- Coordinates: 45°04′09″N 93°16′54″W﻿ / ﻿45.06917°N 93.28167°W
- Carries: Four lanes of I-694 westbound Four lanes of Interstate 694 eastbound
- Crosses: Mississippi River
- Locale: Brooklyn Center, Minnesota, Fridley, Minnesota
- Maintained by: Minnesota Department of Transportation
- ID number: 9321 (westbound) 27801 (eastbound)

Characteristics
- Design: Girder bridge
- Total length: 776 feet
- Width: 74 feet
- Longest span: 200 feet
- Clearance below: 43 feet

History
- Opened: 1963 (westbound) 1988 (eastbound)

Location

= I-694 Bridge =

The I-694 Bridge is a pair of girder bridges that spans the Mississippi River between the cities of Brooklyn Center and Fridley in Minnesota. The westbound bridge was built in 1963 by the Minnesota Department of Transportation, and widened in 1987 with a new structure above the piers. The eastbound bridge was built in 1988, also by the Minnesota Department of Transportation.

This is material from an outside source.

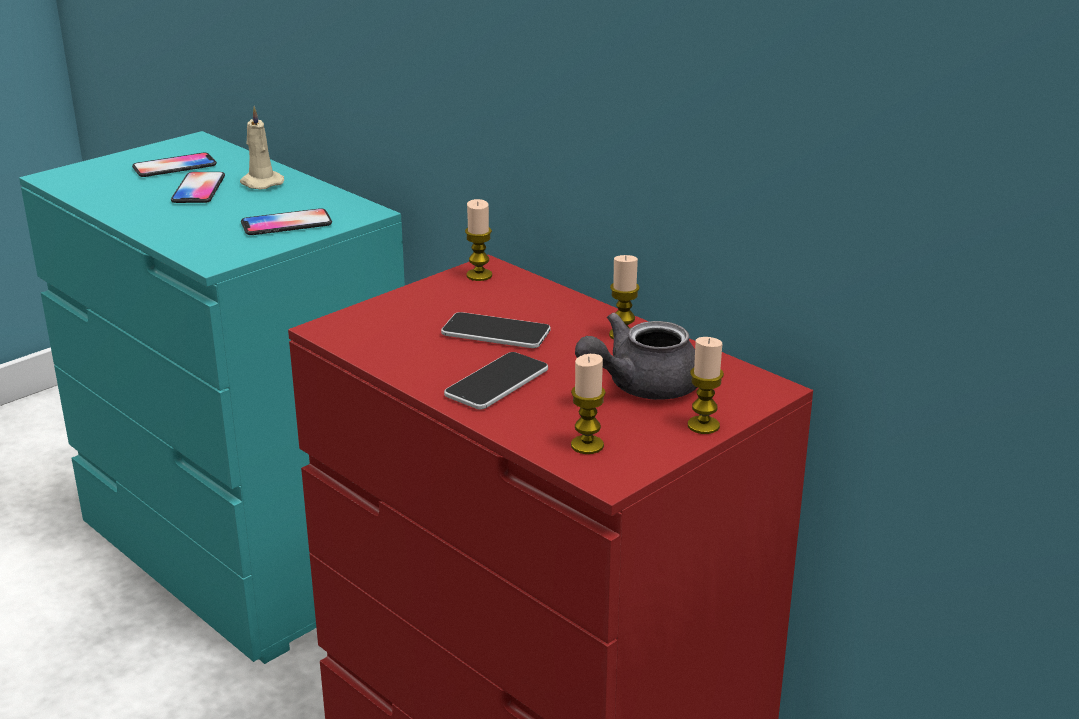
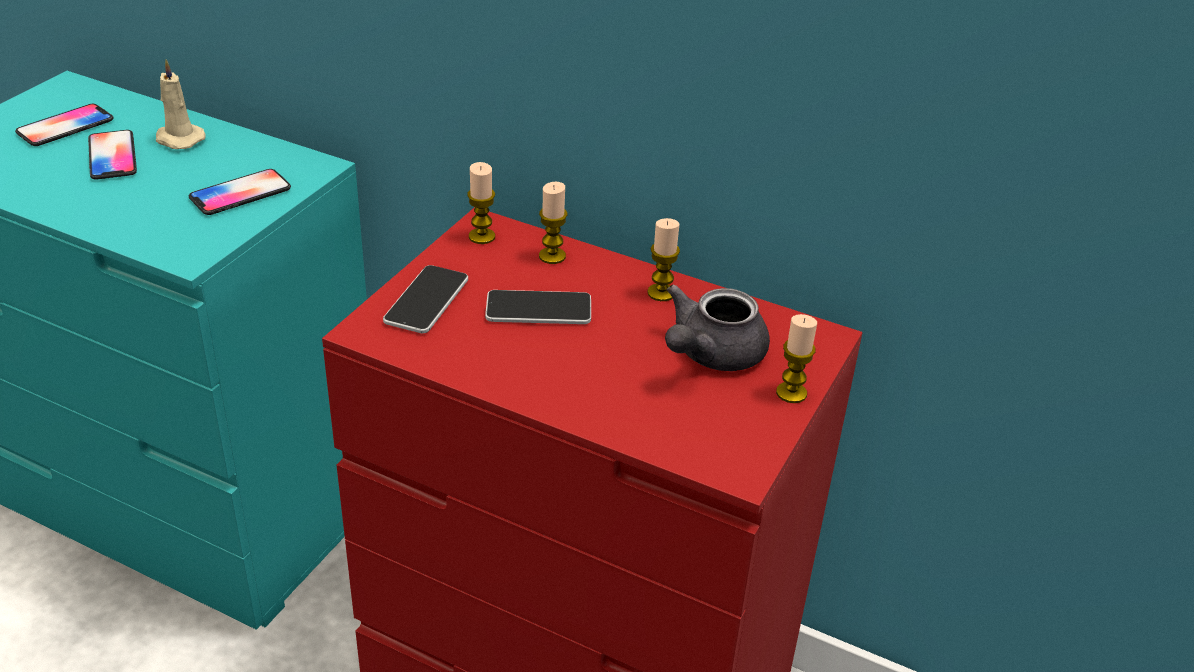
camera: 20 degrees left, 10 degrees up
phone [444,352,548,410] -> phone moved to [383,265,468,333]
candle [571,354,606,454] -> candle moved to [539,182,567,264]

The former eastbound bridge was authorized in April 1942 at the beginning of World War II as a wartime construction link of Minnesota State Highway 100 to New Brighton, Minnesota. When Interstate 694 was built, the Highway 100 bridge was widened and used for the eastbound lanes, while a new bridge was built for the westbound lanes. The eastbound bridge, showing its age, was demolished in 1988 and a new bridge was built.

This bridge is Minnesota's second-busiest, carrying 150,000 cars per day. There is a sidewalk on the north side of the bridge allowing pedestrians and bicyclists to cross.